Clelia apparve quasi per ultima. I suoi occhi cercarono il bel Cesare: lo vide venirle incontro con la sua solita aria assorta e malandrina e un brivido di felicità, come un leggero soffio di tramontana, la solleticò. Cesare era bello come un dio greco: a lei piacevano i suoi capelli neri e riccioluti, il segno della barba scura anche quando era rasata, i baffetti alla Clark Cable. Amava i suoi completi di velluto scuro e l'aria sempre un po' accigliata e ribelle. Lo adorava quando suonava il pianoforte.

   La prima volta che lo ascoltò, lui le dedicò la Rapsodia N.2 di Liszt, un pezzo per orchestra che interpretava al pianoforte in maniera magistrale.
   Clelia era rimasta affascinata dalle sue mani che correvano veloci, ma composte, sulla tastiera impedendo che le note, come tanti ragazzini impertinenti,  scivolassero giù dal pentagramma e finissero col disperdersi nel nulla. Aveva osservato stupita l'uomo che, come un prestigiatore indemoniato, correva di qua e di là nel disperato tentativo di non lasciarne cadere alcuna. E aveva visto, con sua grande meraviglia, che riusciva a raccoglierle tutte. Anche se alla fine, per lo sforzo sostenuto, lui si era tutto bagnato di sudore.
   Clelia ricordava perfettamente le eccitanti sensazioni che quel brano le aveva suscitato. Le brusche accelerazioni e le altrettanto brusche frenate della musica le avevano impedito di rimanere ferma sulla sedia, al pari di Cesare e del suo ricciolo nero.
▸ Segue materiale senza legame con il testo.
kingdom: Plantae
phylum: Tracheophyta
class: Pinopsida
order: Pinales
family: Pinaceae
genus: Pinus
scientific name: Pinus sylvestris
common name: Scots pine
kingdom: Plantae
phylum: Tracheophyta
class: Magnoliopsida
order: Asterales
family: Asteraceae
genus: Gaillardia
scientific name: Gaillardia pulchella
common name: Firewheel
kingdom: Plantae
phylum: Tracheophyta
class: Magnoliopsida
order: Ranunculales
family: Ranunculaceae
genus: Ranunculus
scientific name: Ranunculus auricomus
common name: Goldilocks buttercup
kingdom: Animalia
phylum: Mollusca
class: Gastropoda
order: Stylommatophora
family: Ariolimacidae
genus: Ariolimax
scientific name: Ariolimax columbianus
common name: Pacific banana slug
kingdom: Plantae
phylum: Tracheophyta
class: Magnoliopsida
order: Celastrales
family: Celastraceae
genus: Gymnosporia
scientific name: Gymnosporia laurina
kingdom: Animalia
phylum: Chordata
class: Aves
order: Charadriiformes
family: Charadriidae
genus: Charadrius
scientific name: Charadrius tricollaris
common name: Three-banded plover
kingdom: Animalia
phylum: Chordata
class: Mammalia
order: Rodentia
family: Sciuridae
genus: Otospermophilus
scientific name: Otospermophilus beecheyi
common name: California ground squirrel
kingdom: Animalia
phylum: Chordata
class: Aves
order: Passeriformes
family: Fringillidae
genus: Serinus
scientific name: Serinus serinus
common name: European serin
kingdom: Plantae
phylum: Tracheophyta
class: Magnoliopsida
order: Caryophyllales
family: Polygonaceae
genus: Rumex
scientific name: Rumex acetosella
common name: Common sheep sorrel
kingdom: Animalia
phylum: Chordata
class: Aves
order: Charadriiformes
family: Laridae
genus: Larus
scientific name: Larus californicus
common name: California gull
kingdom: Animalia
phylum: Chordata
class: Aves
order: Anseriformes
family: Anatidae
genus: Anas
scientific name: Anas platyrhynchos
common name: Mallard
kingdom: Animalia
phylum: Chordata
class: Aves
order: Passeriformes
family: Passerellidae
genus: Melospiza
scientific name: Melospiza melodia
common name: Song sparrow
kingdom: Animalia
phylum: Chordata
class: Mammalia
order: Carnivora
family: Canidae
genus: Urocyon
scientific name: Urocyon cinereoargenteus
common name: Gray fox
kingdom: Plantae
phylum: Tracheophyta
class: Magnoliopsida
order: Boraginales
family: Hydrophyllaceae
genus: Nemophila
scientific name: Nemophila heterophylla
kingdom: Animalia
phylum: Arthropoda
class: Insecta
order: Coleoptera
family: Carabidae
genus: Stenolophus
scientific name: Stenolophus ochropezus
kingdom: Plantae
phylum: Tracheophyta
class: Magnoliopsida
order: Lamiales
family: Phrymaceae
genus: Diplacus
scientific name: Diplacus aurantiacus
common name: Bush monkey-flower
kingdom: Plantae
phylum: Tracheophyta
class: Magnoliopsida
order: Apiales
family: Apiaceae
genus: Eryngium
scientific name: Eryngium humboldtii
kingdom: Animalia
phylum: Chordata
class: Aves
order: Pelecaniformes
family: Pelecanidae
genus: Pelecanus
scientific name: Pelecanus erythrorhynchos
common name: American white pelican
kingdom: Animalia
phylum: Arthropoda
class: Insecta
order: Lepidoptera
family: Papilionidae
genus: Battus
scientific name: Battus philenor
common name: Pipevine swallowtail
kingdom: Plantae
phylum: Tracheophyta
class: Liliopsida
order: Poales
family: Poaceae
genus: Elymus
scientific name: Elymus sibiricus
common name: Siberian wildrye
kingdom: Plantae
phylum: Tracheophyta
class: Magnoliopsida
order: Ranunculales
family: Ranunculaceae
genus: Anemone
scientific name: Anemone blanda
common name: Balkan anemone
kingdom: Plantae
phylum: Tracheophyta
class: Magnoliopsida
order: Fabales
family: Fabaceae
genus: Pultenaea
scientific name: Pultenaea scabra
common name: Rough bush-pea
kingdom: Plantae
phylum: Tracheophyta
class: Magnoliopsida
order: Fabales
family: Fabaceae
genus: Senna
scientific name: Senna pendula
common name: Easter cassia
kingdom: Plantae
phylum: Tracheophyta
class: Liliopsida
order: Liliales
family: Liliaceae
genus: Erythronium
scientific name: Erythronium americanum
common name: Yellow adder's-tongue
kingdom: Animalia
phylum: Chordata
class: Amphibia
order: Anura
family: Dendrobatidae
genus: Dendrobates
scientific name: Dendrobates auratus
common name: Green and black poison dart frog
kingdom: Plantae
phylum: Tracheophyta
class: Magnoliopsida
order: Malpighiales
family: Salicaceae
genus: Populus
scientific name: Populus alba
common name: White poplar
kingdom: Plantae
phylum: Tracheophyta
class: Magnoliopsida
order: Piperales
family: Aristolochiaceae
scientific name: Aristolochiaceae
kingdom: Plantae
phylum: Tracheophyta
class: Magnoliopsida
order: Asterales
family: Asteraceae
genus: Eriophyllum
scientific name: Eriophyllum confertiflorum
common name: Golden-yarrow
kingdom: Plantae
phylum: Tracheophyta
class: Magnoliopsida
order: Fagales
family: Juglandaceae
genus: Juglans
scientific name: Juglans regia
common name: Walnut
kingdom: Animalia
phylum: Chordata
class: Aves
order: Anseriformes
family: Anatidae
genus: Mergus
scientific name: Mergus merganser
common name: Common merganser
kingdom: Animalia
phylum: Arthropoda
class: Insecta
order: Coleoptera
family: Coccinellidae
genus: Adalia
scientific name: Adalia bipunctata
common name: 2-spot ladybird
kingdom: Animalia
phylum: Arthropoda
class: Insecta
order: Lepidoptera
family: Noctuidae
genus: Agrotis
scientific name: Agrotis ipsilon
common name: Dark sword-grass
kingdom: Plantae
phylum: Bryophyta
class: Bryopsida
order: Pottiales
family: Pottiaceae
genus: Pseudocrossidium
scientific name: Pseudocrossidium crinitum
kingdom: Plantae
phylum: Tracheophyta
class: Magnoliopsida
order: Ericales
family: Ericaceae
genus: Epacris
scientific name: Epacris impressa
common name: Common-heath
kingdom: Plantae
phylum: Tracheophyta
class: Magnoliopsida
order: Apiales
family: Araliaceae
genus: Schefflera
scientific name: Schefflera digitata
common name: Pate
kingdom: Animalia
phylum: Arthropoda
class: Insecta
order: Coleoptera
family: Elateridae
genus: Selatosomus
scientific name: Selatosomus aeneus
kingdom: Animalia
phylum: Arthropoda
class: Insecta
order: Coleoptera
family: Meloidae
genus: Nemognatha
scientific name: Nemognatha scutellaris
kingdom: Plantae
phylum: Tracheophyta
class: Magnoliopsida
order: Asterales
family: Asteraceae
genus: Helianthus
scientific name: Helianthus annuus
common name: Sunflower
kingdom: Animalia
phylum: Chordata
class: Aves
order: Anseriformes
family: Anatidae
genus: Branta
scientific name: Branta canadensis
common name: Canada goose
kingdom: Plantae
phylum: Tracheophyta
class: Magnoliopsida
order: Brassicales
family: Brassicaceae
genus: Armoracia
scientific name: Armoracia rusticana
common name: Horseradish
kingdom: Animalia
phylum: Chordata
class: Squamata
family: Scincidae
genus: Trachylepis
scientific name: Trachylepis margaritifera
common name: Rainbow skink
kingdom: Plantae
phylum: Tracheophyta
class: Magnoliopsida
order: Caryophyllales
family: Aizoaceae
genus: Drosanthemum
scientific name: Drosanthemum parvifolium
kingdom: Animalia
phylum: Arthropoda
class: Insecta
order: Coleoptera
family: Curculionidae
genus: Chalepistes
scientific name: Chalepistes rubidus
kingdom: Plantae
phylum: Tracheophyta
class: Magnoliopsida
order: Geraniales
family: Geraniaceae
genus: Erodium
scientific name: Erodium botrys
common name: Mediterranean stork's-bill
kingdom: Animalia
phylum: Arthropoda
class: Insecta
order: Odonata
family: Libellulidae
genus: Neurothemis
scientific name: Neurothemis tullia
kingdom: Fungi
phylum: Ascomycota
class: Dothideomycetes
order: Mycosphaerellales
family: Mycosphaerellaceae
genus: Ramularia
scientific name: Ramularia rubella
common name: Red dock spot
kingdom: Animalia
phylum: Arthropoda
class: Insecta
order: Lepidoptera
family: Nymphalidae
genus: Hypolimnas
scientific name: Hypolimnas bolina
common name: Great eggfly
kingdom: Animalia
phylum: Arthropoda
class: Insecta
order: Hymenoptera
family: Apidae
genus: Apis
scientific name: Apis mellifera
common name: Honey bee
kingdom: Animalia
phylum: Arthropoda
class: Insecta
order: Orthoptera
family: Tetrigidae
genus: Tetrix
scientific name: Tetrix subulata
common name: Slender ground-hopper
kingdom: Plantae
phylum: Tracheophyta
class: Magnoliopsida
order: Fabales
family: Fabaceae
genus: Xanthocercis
Al termine dell'esecuzione, si era sentita così carica di energia che avrebbe voluto correre a perdifiato sui sentieri tortuosi dei boschi e aveva sognato di essere inseguita da un Cesare smanioso di prenderla e di alzarle la gonna.

   Stregata dalla forte personalità di quell'uomo che parlava di libertà con la stessa passione con cui parlava di musica, sognava di vivere, al termine della guerra, stretta fra le sue braccia robuste: traspariva una tale forza e grandezza d'animo dai suoi discorsi che vivergli accanto le sembrava la cosa più bella ed elettrizzante del mondo.
   Per molti aspetti Cesare era simile a suo padre Carlo, che non aveva mai temuto di manifestare le sue idee antifasciste e che, proprio per questo, non era ben visto dalle autorità locali, che lo sospettavano oltre tutto di dare aiuto ai partigiani.
   "Ciao Clelia. Sei sempre l'ultima ad uscire dalla Chiesa."
   "Mi dispiace, ma avevo una grazia speciale da chiedere alla Madonna."
   "Se devi ricorrere alla Madonna, vuol dire che le tue armi sono spuntate."
   "Forse." Rispose Clelia fissando con occhi maliziosi l'uomo.